The sprockets that I’d left soaking in degreaser had come clean easily. The smaller sprockets that I hadn’t left to soak (because I’m an idiot) required a bit more attention with a shop towel soaked in degreaser. When I was satisfied, I rinsed all the cogs in clear water and then used degreaser to remove the packing grease from the new chain. I rinsed that as well and then left it all to dry on a newspaper.
Meanwhile I cleaned and regreased the freehub body. When everything had dried for a couple of hours in the sun, I put the cogs back on the freehub and tightened the lot down.
It was a bit of a chore installing the new chain. There are a couple of specialist tools for this task which I don’t have: one which holds both ends of the chain together while I install the quick link, and another which tightens the quick link into place. Instead I struggled to hold the chain ends together while piecing the quick link together. It took a fair few tries before I got it right, and then I rotated the chain so the quick link was on the upper run, and stomped on the pedal to snap it tight.
I’ll be sure I have both those tools to hand before I try that operation again.
With the new chain in place, I still had to lubricate it and then readjust the rear derailleur. After studying some reviews, I got a new, all-purpose lube (meaning neither wet nor dry), and it went on smoothly.

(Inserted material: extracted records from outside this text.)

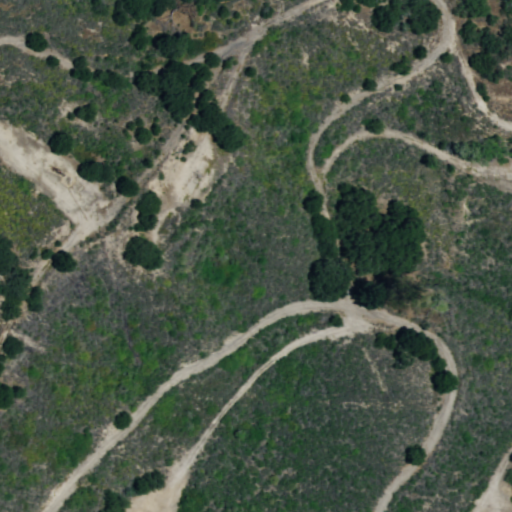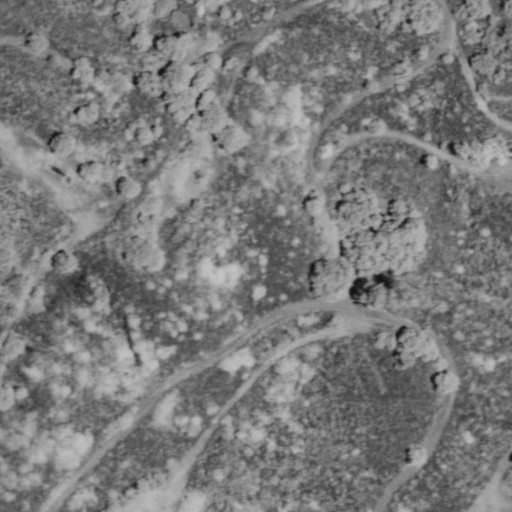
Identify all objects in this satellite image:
road: (391, 76)
road: (410, 136)
road: (128, 180)
road: (46, 182)
road: (183, 373)
road: (492, 481)
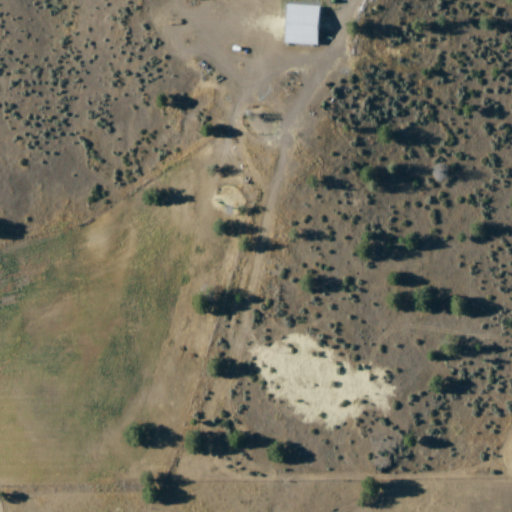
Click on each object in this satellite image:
building: (300, 25)
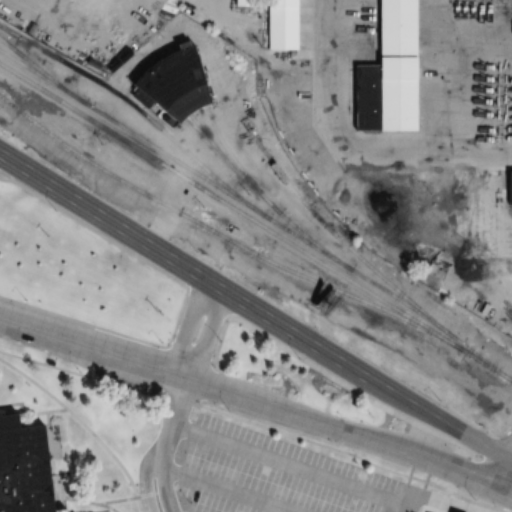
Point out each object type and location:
building: (278, 25)
railway: (2, 42)
railway: (2, 42)
railway: (35, 67)
building: (386, 72)
building: (385, 73)
railway: (19, 76)
building: (172, 82)
building: (165, 88)
railway: (138, 111)
railway: (229, 154)
railway: (224, 159)
road: (0, 179)
railway: (214, 188)
building: (507, 188)
building: (508, 189)
railway: (203, 226)
railway: (332, 233)
railway: (274, 237)
railway: (308, 240)
road: (190, 270)
road: (188, 328)
road: (207, 337)
road: (91, 349)
railway: (470, 352)
road: (171, 413)
road: (296, 415)
road: (447, 421)
road: (249, 423)
road: (83, 425)
road: (478, 426)
road: (509, 431)
road: (289, 463)
building: (21, 469)
building: (21, 469)
road: (453, 470)
road: (504, 473)
road: (147, 477)
parking lot: (284, 478)
road: (164, 481)
road: (231, 490)
road: (504, 492)
road: (93, 503)
road: (432, 504)
road: (407, 507)
road: (107, 508)
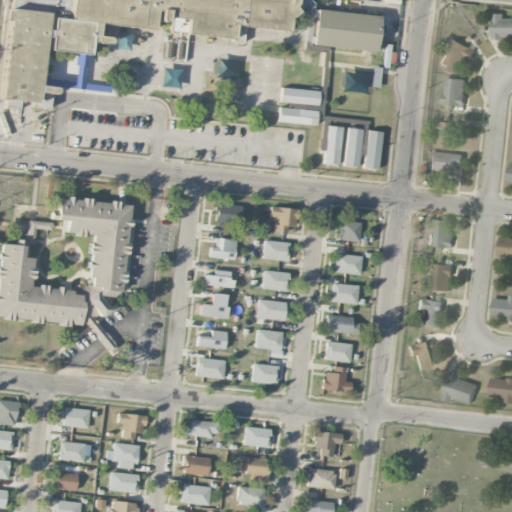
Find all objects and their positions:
building: (501, 26)
building: (114, 28)
building: (114, 30)
building: (345, 30)
building: (345, 31)
building: (455, 54)
road: (508, 75)
park: (262, 83)
building: (453, 92)
road: (110, 102)
building: (447, 134)
road: (194, 139)
road: (15, 141)
building: (447, 161)
building: (510, 174)
road: (255, 184)
road: (402, 207)
road: (489, 209)
building: (227, 213)
building: (283, 218)
building: (35, 228)
building: (348, 230)
building: (441, 233)
building: (505, 247)
building: (221, 249)
building: (274, 250)
building: (346, 263)
building: (69, 268)
building: (440, 275)
building: (217, 278)
building: (273, 280)
road: (146, 282)
building: (343, 293)
building: (213, 306)
building: (502, 307)
building: (269, 309)
building: (430, 312)
building: (340, 324)
road: (125, 325)
road: (103, 338)
building: (266, 339)
building: (211, 340)
road: (176, 344)
road: (493, 347)
road: (302, 351)
building: (336, 351)
building: (422, 353)
road: (75, 359)
building: (208, 367)
building: (263, 373)
building: (335, 379)
building: (502, 387)
building: (459, 388)
road: (255, 405)
building: (7, 411)
building: (74, 417)
building: (129, 423)
building: (201, 427)
building: (255, 436)
building: (5, 439)
building: (324, 442)
road: (36, 447)
building: (70, 451)
building: (122, 453)
road: (368, 463)
building: (194, 465)
building: (3, 468)
building: (254, 468)
park: (443, 471)
building: (319, 478)
building: (65, 481)
building: (121, 482)
building: (193, 494)
building: (249, 496)
building: (2, 498)
building: (316, 505)
building: (64, 506)
building: (121, 506)
building: (179, 511)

The adjustment process was a bit more fraught. I spent some time balancing between having the chain securely in place on the lowest (largest) gear and yet having it shift smoothly and quietly while on the highest (smallest) gears. After several attempts and adjusting the limits, the B screw and the cable tension, I struck a compromise of sorts. I absolutely need the chain to be secure on the lowest gear for the St. Antonio climb and its ilk. I mostly use the mid-range gears and seldom work my way up into the highest gears. (Fearless Leader Joe, with his drastically slower cadence, may have some disagreement here.) So for the highest three gears, I was willing to accept some noise but still having reliable shifting.
I’m hoping that with some use, things will settle in a bit more. If not, it may be time to replace the rear cogs — although from the kilometers ridden I’d still say it’s too early.
The bike still needs a washing — Nana had laundry on the balcony today, including my riding clothes — and I want to get rust converter onto those bad rust spots until I have a chance for another repaint.